Point well taken. We have

Point well taken. We have added the clarifying phrase "seen in the language of many sections of UNR 1718" to try to steer the sentence towards the original intention of the post as opposed to being read as a wholesale criticism of USG sanctions policy.

I would draw interested

I would draw interested readers attention to an article written by Rachel Loeffler in March/April edition of Foreign Affairs ("Bank Shots") regarding efforts to increase pressure on North Korea's illicit currency generating ventures (and the use targeted financial measures more broadly). With due respect to Mike Horowitz and others that have written on this issue more recently, Rachel provides the best treatment of this subject to date. She worked at Treasury and saw firsthand the implementation of measures designed to accomplish this objective, most notably the USA PATRIOT Act Section 311 action against Banco Delta Asia.
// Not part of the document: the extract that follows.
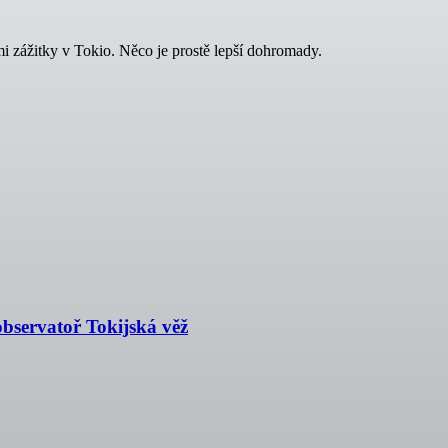
 zážitky v Tokio. Něco je prostě lepší dohromady.
servatoř Tokijská věž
I also suggest that before PONI bloggers characterize USG sanctions programs ("standard sanctions strategy of tit-for-tat penalties"), they do a bit of research and review what steps have been taken since 2005. I would submit that they might discover that, surprise, surprise, the USG has taken some innovative steps to go after proliferators. Silver bullets they are not, but they most certainly are a departure from past "swiss cheese" sanctions programs.